* _Task prompt_: What's needed is an exact copy of all the data below, without pictures.

* _Dataset entries_:
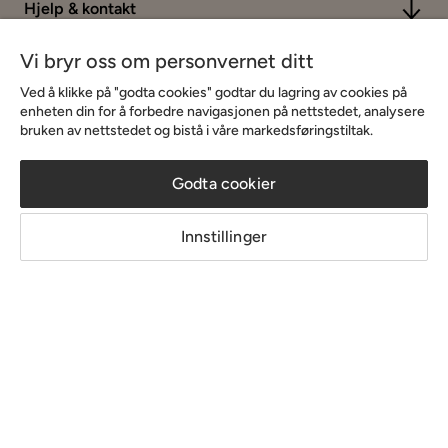
Hjelp & kontakt
Vi bryr oss om personvernet ditt
Sortiment & tilbud
Ved å klikke på "godta cookies" godtar du lagring av cookies på
enheten din for å forbedre navigasjonen på nettstedet, analysere
bruken av nettstedet og bistå i våre markedsføringstiltak.
Inspirasjon
Godta cookier
Om Chilli
Innstillinger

* _Response to the exercise_:
Hjelp & kontakt
Vi bryr oss om personvernet ditt
Sortiment & tilbud
Ved å klikke på "godta cookies" godtar du lagring av cookies på
enheten din for å forbedre navigasjonen på nettstedet, analysere
bruken av nettstedet og bistå i våre markedsføringstiltak.
Inspirasjon
Godta cookier
Om Chilli
Innstillinger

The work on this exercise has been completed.